(EXCERPT TO READ)

Significant also is Moses calling the sprinkled blood the “blood of the covenant.” The phrase will not appear again until a new covenant is offered by God, sealed not with the blood of animals, but with His own blood, that of Jesus (Matthew 26:28; Mark 14:24).
The list of laws in chapter 20 is often called the “ten words,” because in Hebrew, the focus is on one word of each command. These provide the basis of the moral code of both the Old and New Testaments, as well as summarize the requirements of every human relationship with God.
God doesn’t undertake to explain why these rules are important to Him. They are His rules. So significant are they that the Lord underscored their seriousness with lightening, trumpet blasts, fire and a voice so awesome that Israel “trembled with fear.”
Why was God so overpowering? To emphasize He’s serious about the rules, or, as Moses put it, “so that the fear of God will be with you to keep you from sinning.”

(EXERCISE SET)
A: According to the commentary on Exodus, why is the list of laws in chapter 20 often called the "ten words"?
B: Pick up the commentary on Exodus where it stops and write the next few sentences in the same voice.
Leave the rows out of it; they play no part here.

(DATA FOR REVIEW)

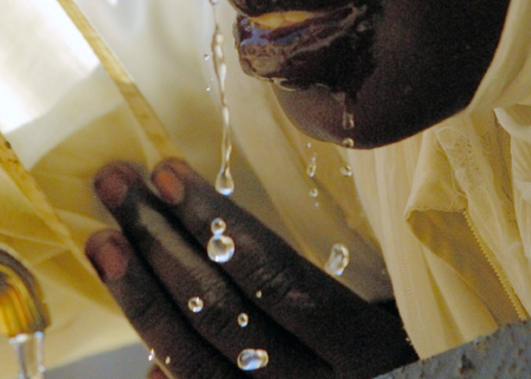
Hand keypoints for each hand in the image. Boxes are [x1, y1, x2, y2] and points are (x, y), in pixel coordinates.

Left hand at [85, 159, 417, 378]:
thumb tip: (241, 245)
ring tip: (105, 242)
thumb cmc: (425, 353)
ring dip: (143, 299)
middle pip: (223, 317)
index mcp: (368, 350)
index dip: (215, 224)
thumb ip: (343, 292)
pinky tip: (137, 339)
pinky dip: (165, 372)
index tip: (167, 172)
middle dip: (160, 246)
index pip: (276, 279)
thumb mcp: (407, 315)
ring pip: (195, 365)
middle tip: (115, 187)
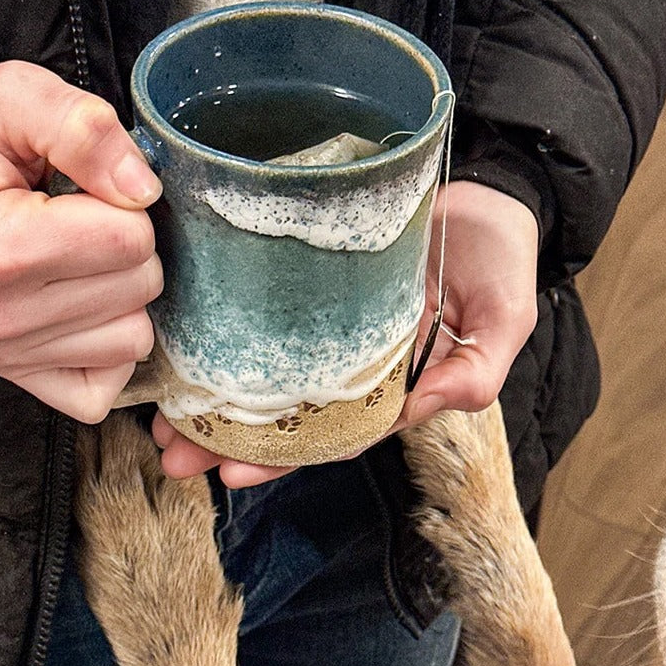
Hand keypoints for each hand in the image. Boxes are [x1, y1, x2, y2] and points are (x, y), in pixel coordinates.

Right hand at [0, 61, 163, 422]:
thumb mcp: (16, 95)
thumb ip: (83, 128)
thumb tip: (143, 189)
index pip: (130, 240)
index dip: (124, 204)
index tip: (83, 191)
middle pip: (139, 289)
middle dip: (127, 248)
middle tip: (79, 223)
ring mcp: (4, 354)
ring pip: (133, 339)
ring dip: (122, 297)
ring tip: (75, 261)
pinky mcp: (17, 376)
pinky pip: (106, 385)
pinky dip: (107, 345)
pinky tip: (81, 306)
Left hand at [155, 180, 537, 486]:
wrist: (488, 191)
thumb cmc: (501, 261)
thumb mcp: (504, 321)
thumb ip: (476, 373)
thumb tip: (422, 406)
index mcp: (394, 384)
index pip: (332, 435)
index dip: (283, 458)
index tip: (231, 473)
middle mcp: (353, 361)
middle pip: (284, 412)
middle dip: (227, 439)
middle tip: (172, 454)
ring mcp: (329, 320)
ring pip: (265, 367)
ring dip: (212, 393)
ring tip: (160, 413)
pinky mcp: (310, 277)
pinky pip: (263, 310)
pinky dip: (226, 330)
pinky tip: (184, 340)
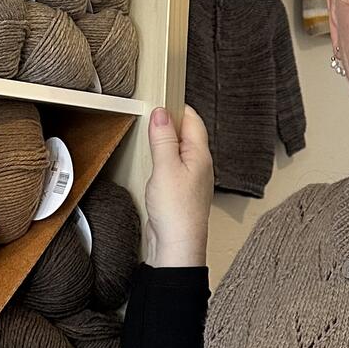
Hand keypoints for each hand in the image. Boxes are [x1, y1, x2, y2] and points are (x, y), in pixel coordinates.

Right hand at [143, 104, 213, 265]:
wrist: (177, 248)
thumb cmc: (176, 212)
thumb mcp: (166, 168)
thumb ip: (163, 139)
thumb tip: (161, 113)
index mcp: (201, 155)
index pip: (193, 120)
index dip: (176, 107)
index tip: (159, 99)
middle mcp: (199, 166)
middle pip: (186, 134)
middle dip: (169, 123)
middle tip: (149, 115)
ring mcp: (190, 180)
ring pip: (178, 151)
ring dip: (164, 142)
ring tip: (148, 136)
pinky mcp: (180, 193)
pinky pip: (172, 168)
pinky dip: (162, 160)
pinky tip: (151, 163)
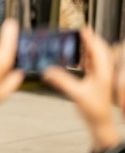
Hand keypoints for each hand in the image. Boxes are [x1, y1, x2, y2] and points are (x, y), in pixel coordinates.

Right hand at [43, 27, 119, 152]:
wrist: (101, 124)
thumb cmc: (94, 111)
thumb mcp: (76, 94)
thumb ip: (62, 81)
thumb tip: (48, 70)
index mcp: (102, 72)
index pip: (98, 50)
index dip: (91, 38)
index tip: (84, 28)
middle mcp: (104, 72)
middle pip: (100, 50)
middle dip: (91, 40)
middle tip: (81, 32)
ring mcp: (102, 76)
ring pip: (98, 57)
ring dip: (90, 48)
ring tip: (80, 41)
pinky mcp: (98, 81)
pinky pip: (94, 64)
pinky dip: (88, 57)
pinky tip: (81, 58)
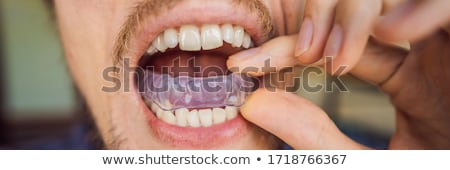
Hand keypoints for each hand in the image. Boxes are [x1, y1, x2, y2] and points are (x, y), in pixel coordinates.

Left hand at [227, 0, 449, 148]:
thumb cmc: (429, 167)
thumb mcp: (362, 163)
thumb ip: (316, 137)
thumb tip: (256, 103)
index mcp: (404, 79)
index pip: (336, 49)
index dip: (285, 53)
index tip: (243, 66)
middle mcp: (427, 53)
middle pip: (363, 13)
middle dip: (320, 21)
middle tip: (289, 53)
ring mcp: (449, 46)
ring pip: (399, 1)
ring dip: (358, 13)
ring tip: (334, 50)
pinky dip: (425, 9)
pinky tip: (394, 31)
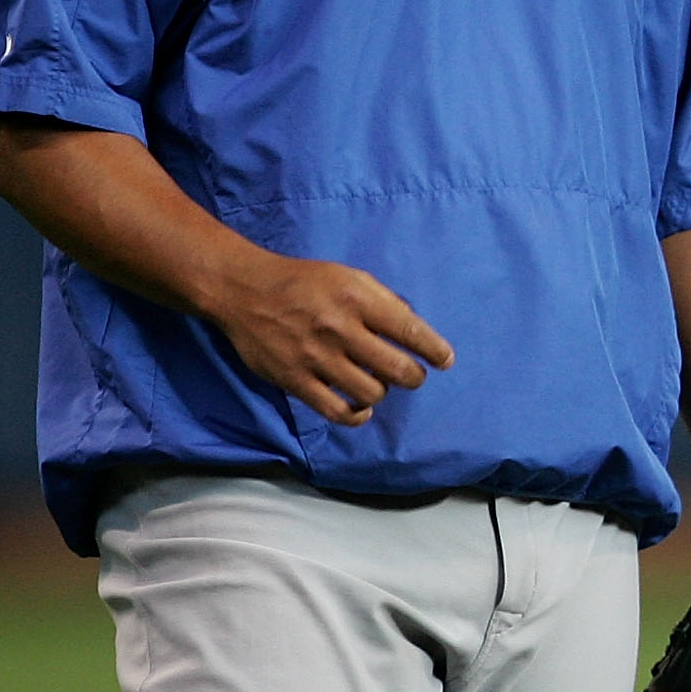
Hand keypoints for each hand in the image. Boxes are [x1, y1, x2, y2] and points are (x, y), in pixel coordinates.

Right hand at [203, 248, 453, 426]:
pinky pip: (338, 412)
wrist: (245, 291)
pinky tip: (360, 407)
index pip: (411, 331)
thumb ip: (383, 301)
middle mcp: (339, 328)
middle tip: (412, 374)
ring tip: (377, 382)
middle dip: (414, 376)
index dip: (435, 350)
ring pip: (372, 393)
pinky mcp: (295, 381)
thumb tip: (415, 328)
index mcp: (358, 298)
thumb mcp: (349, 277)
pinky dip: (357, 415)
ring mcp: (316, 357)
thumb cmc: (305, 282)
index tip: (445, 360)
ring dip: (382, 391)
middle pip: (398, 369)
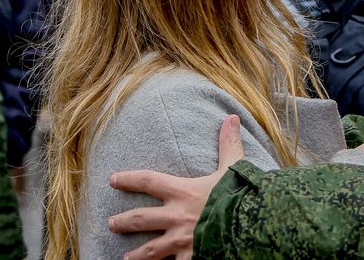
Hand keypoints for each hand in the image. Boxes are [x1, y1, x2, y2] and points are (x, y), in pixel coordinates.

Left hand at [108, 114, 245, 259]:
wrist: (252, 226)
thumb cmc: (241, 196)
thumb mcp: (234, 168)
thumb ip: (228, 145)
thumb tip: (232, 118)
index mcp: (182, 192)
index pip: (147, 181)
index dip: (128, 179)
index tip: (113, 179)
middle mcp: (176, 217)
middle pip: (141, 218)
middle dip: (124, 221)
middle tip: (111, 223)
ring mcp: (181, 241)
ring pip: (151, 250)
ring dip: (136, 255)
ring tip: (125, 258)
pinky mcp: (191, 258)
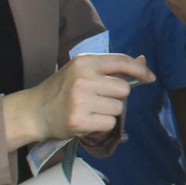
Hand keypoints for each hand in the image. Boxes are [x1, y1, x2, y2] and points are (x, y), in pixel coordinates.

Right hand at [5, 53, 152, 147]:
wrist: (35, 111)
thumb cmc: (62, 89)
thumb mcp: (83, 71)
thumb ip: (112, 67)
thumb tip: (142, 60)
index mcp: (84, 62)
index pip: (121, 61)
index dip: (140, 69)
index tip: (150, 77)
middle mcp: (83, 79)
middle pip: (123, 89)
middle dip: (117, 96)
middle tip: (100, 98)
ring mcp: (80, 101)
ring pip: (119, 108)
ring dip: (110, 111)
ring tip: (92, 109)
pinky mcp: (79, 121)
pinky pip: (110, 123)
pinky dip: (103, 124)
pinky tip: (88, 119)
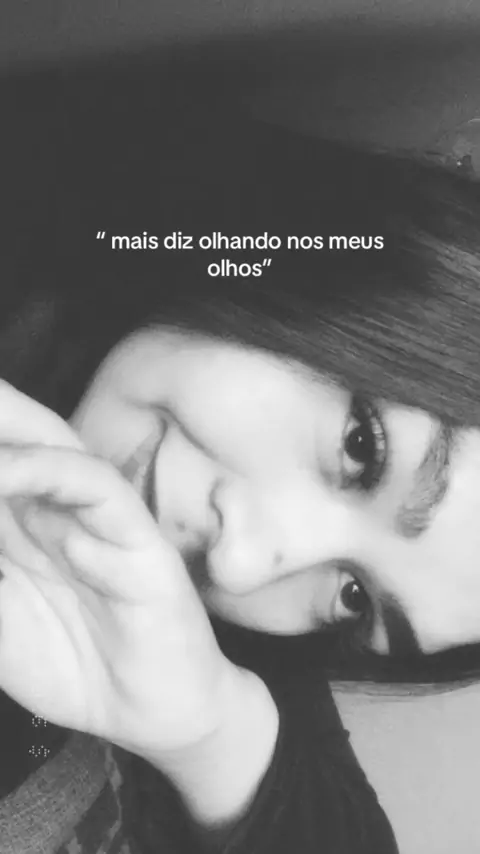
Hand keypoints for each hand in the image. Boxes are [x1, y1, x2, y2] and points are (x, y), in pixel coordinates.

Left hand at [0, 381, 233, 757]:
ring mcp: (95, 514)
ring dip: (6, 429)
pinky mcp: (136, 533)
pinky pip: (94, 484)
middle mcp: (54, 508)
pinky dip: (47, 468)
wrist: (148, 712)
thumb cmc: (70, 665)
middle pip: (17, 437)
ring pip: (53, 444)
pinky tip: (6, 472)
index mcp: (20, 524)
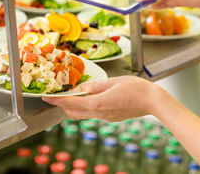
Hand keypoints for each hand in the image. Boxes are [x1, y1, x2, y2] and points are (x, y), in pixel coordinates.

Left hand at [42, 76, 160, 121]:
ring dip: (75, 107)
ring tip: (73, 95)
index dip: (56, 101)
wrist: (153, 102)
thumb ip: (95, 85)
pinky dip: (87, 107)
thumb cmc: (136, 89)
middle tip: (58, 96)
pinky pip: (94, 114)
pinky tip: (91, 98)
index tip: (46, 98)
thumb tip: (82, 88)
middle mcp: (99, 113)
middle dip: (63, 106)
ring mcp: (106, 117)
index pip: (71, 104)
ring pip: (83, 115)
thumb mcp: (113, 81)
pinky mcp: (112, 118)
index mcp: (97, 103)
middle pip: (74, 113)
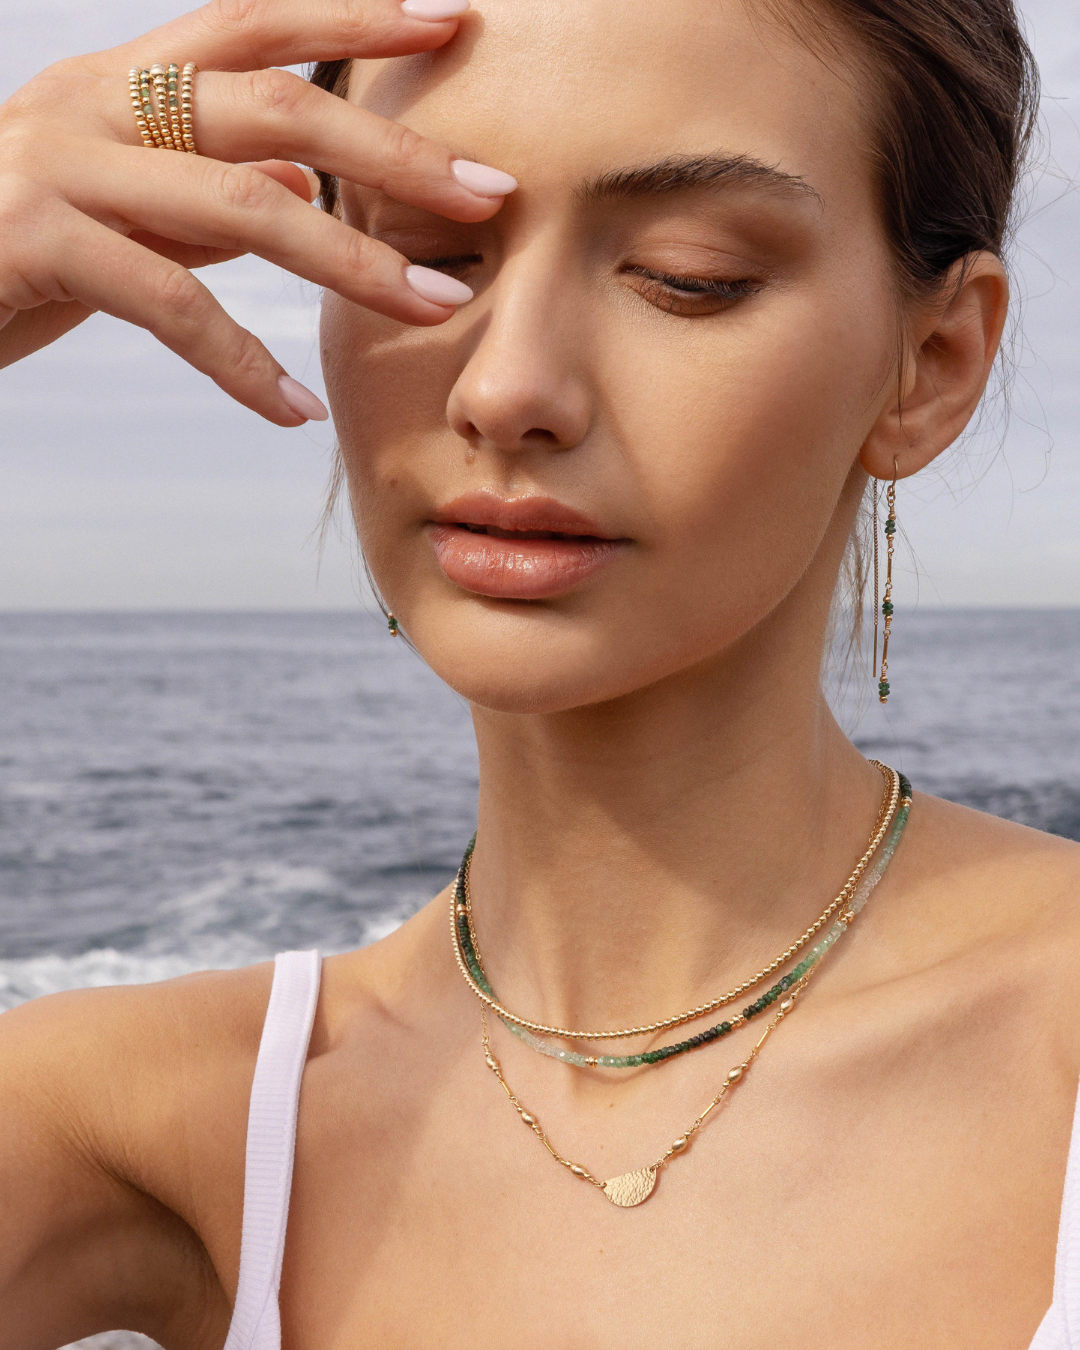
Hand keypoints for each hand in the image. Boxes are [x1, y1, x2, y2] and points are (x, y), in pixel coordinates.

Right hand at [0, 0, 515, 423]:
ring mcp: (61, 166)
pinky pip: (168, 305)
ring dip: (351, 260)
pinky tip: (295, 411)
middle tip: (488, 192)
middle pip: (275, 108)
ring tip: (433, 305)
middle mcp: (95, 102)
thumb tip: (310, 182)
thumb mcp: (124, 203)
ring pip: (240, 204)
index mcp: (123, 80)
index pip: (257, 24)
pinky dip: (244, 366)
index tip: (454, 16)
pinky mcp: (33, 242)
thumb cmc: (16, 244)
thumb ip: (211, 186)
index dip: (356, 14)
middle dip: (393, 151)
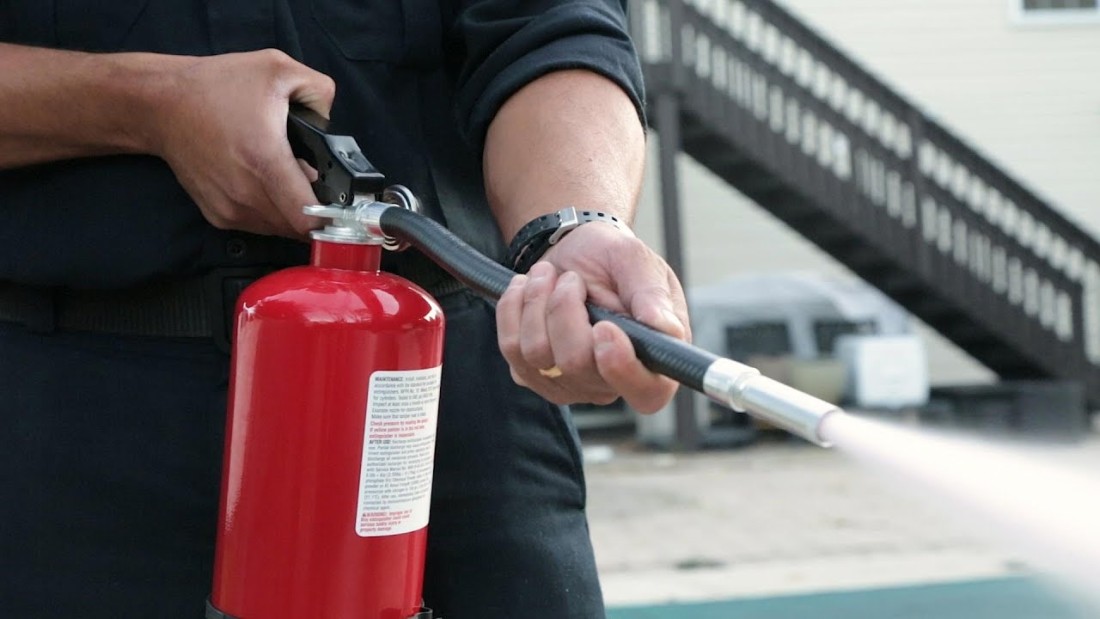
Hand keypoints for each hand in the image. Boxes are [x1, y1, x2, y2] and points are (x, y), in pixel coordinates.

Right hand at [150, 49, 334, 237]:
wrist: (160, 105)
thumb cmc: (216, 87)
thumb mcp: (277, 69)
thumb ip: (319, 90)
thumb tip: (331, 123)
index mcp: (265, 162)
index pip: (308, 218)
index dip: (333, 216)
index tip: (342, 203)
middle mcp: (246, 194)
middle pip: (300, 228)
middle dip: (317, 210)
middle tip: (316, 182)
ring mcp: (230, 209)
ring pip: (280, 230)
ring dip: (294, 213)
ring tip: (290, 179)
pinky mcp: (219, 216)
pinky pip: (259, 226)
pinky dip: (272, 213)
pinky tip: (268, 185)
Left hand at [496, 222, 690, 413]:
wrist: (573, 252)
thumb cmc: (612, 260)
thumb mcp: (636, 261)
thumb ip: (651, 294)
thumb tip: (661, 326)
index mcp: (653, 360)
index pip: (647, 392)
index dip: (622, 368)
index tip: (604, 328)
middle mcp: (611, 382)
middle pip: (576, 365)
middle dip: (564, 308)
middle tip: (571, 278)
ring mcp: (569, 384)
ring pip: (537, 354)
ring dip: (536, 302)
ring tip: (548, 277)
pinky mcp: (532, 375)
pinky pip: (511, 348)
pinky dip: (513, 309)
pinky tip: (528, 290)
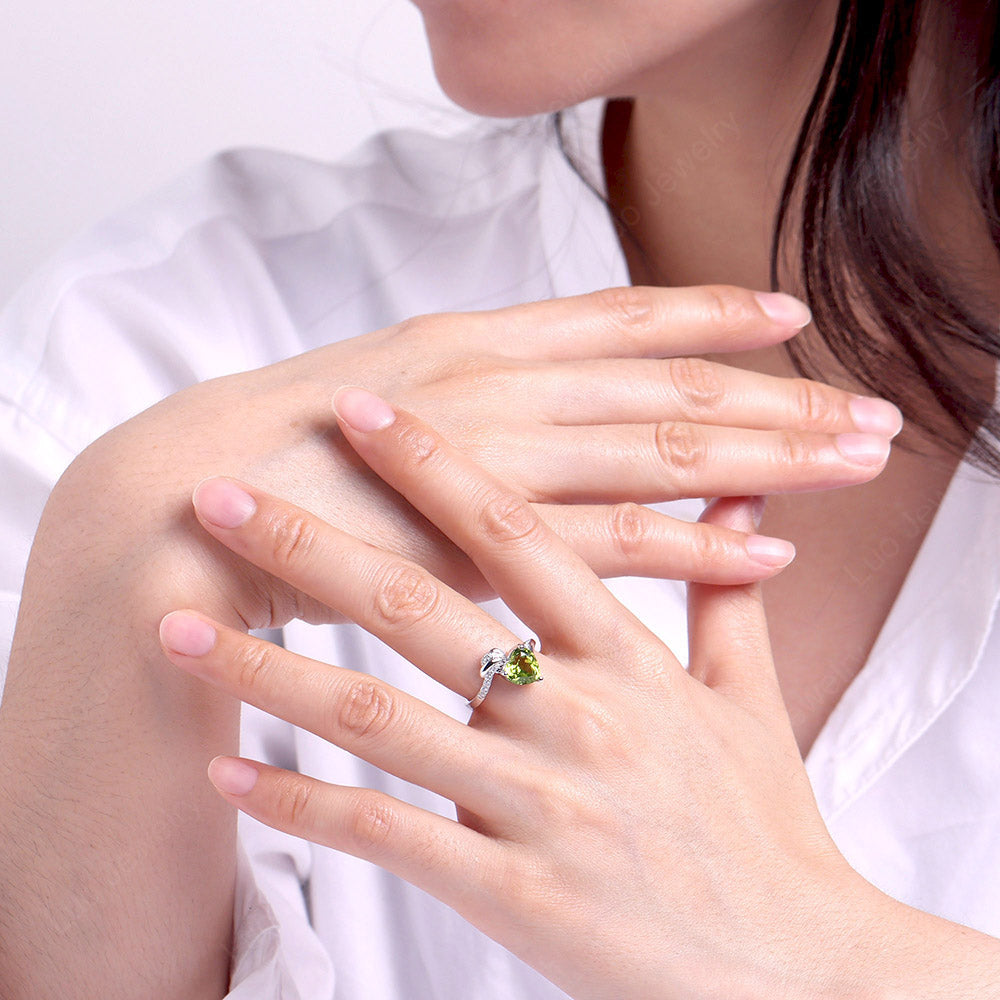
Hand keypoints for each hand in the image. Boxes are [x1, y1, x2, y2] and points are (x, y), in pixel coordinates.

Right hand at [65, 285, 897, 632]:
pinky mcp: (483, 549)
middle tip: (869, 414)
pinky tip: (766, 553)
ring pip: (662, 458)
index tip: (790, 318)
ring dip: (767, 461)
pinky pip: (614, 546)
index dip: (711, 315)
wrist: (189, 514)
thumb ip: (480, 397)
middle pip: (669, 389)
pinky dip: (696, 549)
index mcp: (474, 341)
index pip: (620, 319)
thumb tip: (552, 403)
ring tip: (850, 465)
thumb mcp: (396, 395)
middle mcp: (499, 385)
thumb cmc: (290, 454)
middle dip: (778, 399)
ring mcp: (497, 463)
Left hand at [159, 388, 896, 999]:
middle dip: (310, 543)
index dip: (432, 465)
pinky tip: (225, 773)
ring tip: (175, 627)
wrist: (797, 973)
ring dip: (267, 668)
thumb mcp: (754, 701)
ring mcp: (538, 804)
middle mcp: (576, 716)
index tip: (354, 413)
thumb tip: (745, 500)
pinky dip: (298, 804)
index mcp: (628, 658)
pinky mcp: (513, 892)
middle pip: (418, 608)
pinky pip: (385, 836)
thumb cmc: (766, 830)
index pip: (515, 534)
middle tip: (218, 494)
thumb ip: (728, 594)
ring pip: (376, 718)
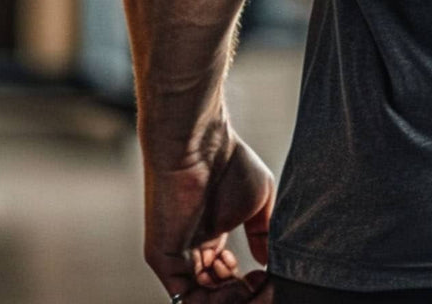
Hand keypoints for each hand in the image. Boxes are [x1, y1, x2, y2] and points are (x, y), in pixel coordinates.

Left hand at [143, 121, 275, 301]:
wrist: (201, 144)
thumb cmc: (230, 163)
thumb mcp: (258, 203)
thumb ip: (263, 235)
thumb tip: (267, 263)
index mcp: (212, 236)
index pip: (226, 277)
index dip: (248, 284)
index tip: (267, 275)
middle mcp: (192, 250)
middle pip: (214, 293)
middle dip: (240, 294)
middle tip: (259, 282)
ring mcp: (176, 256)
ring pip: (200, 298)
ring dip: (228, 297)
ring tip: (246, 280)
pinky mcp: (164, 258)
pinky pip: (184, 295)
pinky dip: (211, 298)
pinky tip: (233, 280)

(SOLVED TASKS)
A: Because in Hebrew the focus is on one word of each command.

B:
The paragraph following is significant. Wherever Israel went, she was to build an altar for the worship of God. She could use dirt, or rocks, but whatever she used, the content of the materials could not be changed. God made the dirt. Israel could not change that. God made the stones. Israel could not change them. There was nothing she could do to make the elements “better” than God had made them.
Many have tried to change, supplement, re-order or throw out God’s rules. But they are God’s. They will never be better than they already are. We have to remember that.